O espanto do terrível em Rilke. Porque também é grandioso. Descansando do mundo no alto das torres, como em Wim Wenders, ou ocupando ao nosso lado o banco vazio no ônibus quando adormecemos. “Este é o tempo do dizível, esta é sua pátria”. Por trás da palavra, por mais tola, escondemos o mundo, verde folha na floresta.

Somos apenas aprendizes do intenso diante dos anjos. Risco com lápis longos trechos da Elegia de Duíno, apanhado por acaso na estante. Para lidar com o mistério, inventamos que pensar é complexo demais para o cotidiano. Um só desenho nunca basta. Fazemos isso desde os mamutes nas cavernas. “A vida é o lado de fora”.

Como você se chamava antes de ter um nome? Um koan é algo como impor três pontos a uma frase. Qual o som de uma única mão batendo palmas? Minha experiência com anjos passa por certa ingenuidade cultivada na infância. Rezar a pequena oração que minha mãe rezava. “Se a ti me confiou a bondade divina”.

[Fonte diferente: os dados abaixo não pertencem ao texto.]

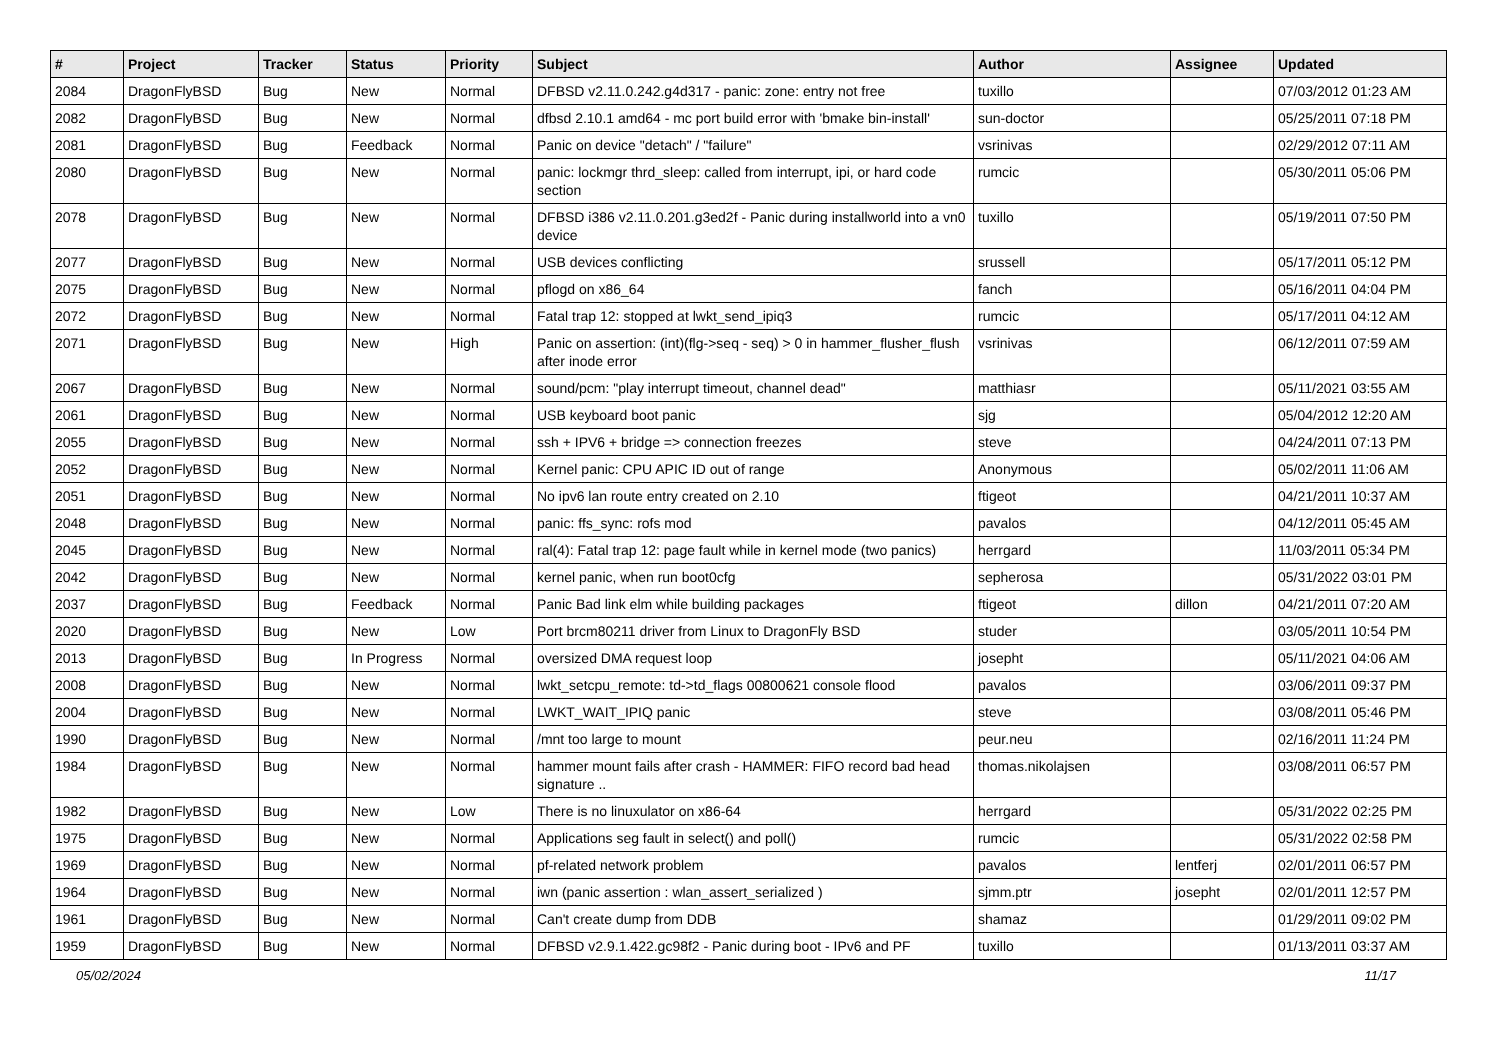| # | Project | Tracker | Status | Priority | Subject | Author | Assignee | Updated |
| --- | --- | --- | --- | --- | --- | --- | --- | --- |
| 2084 | DragonFlyBSD | Bug | New | Normal | DFBSD v2.11.0.242.g4d317 - panic: zone: entry not free | tuxillo | | 07/03/2012 01:23 AM |
| 2082 | DragonFlyBSD | Bug | New | Normal | dfbsd 2.10.1 amd64 - mc port build error with 'bmake bin-install' | sun-doctor | | 05/25/2011 07:18 PM |
| 2081 | DragonFlyBSD | Bug | Feedback | Normal | Panic on device "detach" / "failure" | vsrinivas | | 02/29/2012 07:11 AM |
| 2080 | DragonFlyBSD | Bug | New | Normal | panic: lockmgr thrd_sleep: called from interrupt, ipi, or hard code section | rumcic | | 05/30/2011 05:06 PM |
| 2078 | DragonFlyBSD | Bug | New | Normal | DFBSD i386 v2.11.0.201.g3ed2f - Panic during installworld into a vn0 device | tuxillo | | 05/19/2011 07:50 PM |
| 2077 | DragonFlyBSD | Bug | New | Normal | USB devices conflicting | srussell | | 05/17/2011 05:12 PM |
| 2075 | DragonFlyBSD | Bug | New | Normal | pflogd on x86_64 | fanch | | 05/16/2011 04:04 PM |
| 2072 | DragonFlyBSD | Bug | New | Normal | Fatal trap 12: stopped at lwkt_send_ipiq3 | rumcic | | 05/17/2011 04:12 AM |
| 2071 | DragonFlyBSD | Bug | New | High | Panic on assertion: (int)(flg->seq - seq) > 0 in hammer_flusher_flush after inode error | vsrinivas | | 06/12/2011 07:59 AM |
| 2067 | DragonFlyBSD | Bug | New | Normal | sound/pcm: "play interrupt timeout, channel dead" | matthiasr | | 05/11/2021 03:55 AM |
| 2061 | DragonFlyBSD | Bug | New | Normal | USB keyboard boot panic | sjg | | 05/04/2012 12:20 AM |
| 2055 | DragonFlyBSD | Bug | New | Normal | ssh + IPV6 + bridge => connection freezes | steve | | 04/24/2011 07:13 PM |
| 2052 | DragonFlyBSD | Bug | New | Normal | Kernel panic: CPU APIC ID out of range | Anonymous | | 05/02/2011 11:06 AM |
| 2051 | DragonFlyBSD | Bug | New | Normal | No ipv6 lan route entry created on 2.10 | ftigeot | | 04/21/2011 10:37 AM |
| 2048 | DragonFlyBSD | Bug | New | Normal | panic: ffs_sync: rofs mod | pavalos | | 04/12/2011 05:45 AM |
| 2045 | DragonFlyBSD | Bug | New | Normal | ral(4): Fatal trap 12: page fault while in kernel mode (two panics) | herrgard | | 11/03/2011 05:34 PM |
| 2042 | DragonFlyBSD | Bug | New | Normal | kernel panic, when run boot0cfg | sepherosa | | 05/31/2022 03:01 PM |
| 2037 | DragonFlyBSD | Bug | Feedback | Normal | Panic Bad link elm while building packages | ftigeot | dillon | 04/21/2011 07:20 AM |
| 2020 | DragonFlyBSD | Bug | New | Low | Port brcm80211 driver from Linux to DragonFly BSD | studer | | 03/05/2011 10:54 PM |
| 2013 | DragonFlyBSD | Bug | In Progress | Normal | oversized DMA request loop | josepht | | 05/11/2021 04:06 AM |
| 2008 | DragonFlyBSD | Bug | New | Normal | lwkt_setcpu_remote: td->td_flags 00800621 console flood | pavalos | | 03/06/2011 09:37 PM |
| 2004 | DragonFlyBSD | Bug | New | Normal | LWKT_WAIT_IPIQ panic | steve | | 03/08/2011 05:46 PM |
| 1990 | DragonFlyBSD | Bug | New | Normal | /mnt too large to mount | peur.neu | | 02/16/2011 11:24 PM |
| 1984 | DragonFlyBSD | Bug | New | Normal | hammer mount fails after crash - HAMMER: FIFO record bad head signature .. | thomas.nikolajsen | | 03/08/2011 06:57 PM |
| 1982 | DragonFlyBSD | Bug | New | Low | There is no linuxulator on x86-64 | herrgard | | 05/31/2022 02:25 PM |
| 1975 | DragonFlyBSD | Bug | New | Normal | Applications seg fault in select() and poll() | rumcic | | 05/31/2022 02:58 PM |
| 1969 | DragonFlyBSD | Bug | New | Normal | pf-related network problem | pavalos | lentferj | 02/01/2011 06:57 PM |
| 1964 | DragonFlyBSD | Bug | New | Normal | iwn (panic assertion : wlan_assert_serialized ) | sjmm.ptr | josepht | 02/01/2011 12:57 PM |
| 1961 | DragonFlyBSD | Bug | New | Normal | Can't create dump from DDB | shamaz | | 01/29/2011 09:02 PM |
| 1959 | DragonFlyBSD | Bug | New | Normal | DFBSD v2.9.1.422.gc98f2 - Panic during boot - IPv6 and PF | tuxillo | | 01/13/2011 03:37 AM |
05/02/2024 11/17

Tens minha guarda, Miguel. Desde menina. “Nada fica fora do alcance de seus olhos, de seus ouvidos e de suas mãos”. Disse o Senhor das Folhas numa espécie de mantra. Mas há seres que nada falam, que andam com quatro patas, e até mesmo voam. Giram em torno de nossos pés, ignorando se são gregos ou egípcios.

Os meus pés, por exemplo, nasceram troianos. Tudo que há de ânima, os anjos investigam. Nosso abandono. Esvoaçam de repente em redemoinho no céu diante de nossos olhos. Quase dança contra o azul. Ignoramos que até as árvores do parque nos guardam. Mesmo a noite cerrada, o barulho intenso, a dor deselegante.

E há humanos. O carro sem gasolina no perigoso ermo. O senhor negro que do nada veio e se postou ao meu lado. A moça branca que ofereceu carona até o posto com medo do homem que ajudava. E de voltar ao local, com o combustível, e contar com a generosidade daquele moço gentil e digno, que montou guarda.

O desconhecido que gritou de madrugada de seu prédio, impedindo o prosseguimento de um assalto que se tornaria violento. O bom moço que declinou da maldade combinada com seu grupo, após termos uma conversa. A colega de escola que inventou calúnias. Peço que lhes concedam guarda, todos os anjos.